Hometown, high school, activities, interests, etc.? I was born and raised in Lee’s Summit, Missouri, and have been a lifelong Tiger. First, at Lee’s Summit High School, and then at the University of Missouri (Mizzou). Playing sports, from baseball to rugby to golf to football to basketball and beyond, and watching sports, from the Chicago Cubs, Colorado Avalanche and all things Mizzou, has been a huge part of my life. I’m also passionate about music, travel, skiing and running. I’ve done more than 15 marathons and 10 ultra-marathons, including two starts at the Leadville 100 Mile Trail Marathon. I’m also pretty passionate about fun. I like fun.
What are you up to now? Tell us about your family life and interests. I just celebrated my five year wedding anniversary with my wife, Rachel, and we have two beautiful future CLH campers- Avery (age 4) and Addison (1 ½). We currently live in Boulder, Colorado, where I have been the Recreation Director for the Boulder Country Club for the past six-plus years. I somehow parlayed some of what I did and learned at camp into a real live profession!

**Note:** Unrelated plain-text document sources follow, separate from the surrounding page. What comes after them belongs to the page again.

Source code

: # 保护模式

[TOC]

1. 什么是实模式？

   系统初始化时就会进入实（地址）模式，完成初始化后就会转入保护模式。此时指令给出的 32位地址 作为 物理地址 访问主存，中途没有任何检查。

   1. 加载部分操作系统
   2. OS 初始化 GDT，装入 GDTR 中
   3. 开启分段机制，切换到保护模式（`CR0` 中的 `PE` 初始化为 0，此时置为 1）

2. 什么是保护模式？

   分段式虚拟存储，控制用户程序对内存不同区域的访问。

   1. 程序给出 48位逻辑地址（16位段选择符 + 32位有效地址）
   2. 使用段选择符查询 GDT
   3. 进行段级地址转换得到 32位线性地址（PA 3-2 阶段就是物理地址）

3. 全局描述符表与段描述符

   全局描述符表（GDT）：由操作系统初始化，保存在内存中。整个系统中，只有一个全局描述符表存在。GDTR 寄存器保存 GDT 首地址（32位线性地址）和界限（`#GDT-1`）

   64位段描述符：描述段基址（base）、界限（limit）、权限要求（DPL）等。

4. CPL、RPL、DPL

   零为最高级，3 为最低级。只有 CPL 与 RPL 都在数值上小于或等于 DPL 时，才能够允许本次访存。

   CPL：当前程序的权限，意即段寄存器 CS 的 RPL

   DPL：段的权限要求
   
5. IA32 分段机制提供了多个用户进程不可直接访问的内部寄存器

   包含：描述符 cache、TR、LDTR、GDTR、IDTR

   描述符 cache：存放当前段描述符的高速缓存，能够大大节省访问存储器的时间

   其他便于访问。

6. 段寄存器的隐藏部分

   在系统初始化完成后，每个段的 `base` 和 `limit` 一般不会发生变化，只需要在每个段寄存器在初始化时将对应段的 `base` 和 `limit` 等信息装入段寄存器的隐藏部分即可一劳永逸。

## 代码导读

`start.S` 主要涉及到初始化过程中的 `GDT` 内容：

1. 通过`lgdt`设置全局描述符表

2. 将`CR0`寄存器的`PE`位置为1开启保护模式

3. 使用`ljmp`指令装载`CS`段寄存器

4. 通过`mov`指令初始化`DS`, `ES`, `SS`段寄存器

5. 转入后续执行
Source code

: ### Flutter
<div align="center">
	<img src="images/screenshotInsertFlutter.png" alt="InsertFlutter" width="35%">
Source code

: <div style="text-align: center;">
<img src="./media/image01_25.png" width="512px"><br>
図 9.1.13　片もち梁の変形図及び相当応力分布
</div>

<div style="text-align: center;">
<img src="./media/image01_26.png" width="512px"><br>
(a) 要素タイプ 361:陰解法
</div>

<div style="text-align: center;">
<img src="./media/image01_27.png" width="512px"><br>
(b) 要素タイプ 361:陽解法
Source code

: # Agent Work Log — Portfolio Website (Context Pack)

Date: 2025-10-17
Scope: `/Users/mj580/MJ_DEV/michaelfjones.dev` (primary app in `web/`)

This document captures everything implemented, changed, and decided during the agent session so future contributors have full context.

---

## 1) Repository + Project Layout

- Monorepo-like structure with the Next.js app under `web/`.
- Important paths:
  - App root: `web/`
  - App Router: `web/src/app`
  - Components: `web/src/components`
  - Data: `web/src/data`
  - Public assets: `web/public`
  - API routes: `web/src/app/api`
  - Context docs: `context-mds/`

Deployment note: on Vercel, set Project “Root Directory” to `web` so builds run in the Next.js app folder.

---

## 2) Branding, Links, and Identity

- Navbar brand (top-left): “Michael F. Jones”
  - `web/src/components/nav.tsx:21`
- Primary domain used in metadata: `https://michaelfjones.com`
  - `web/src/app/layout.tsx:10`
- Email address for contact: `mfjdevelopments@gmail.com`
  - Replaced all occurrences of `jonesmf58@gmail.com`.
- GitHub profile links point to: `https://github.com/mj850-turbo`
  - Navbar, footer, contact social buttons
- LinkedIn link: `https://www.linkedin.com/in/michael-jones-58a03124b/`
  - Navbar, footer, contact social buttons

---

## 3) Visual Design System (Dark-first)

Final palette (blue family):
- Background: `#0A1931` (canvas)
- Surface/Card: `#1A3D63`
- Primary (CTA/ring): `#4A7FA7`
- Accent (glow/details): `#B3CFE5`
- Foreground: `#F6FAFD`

Do you have a mentor you look up to or creed that you live by? I was mentored by these people: My father, Olen Justice Sr., my mother, Carol Justice, my high school friend, Brian Taylor, late night TV host David Letterman, and the late runner, Steve Prefontaine. My father, Brian and Mr. Letterman forged my humor, sarcasm and tilted view of the world, my mother gave me my sense of adventure, and Prefontaine showed me that the only speed is full speed. My favorite quote is from Prefontaine. “The best pace is a suicide pace, and today is a good day to die.”
Is there anything you would like to add to complete your camp story? I’m working on it. Every day. I’ll get back to you in 40 years or so.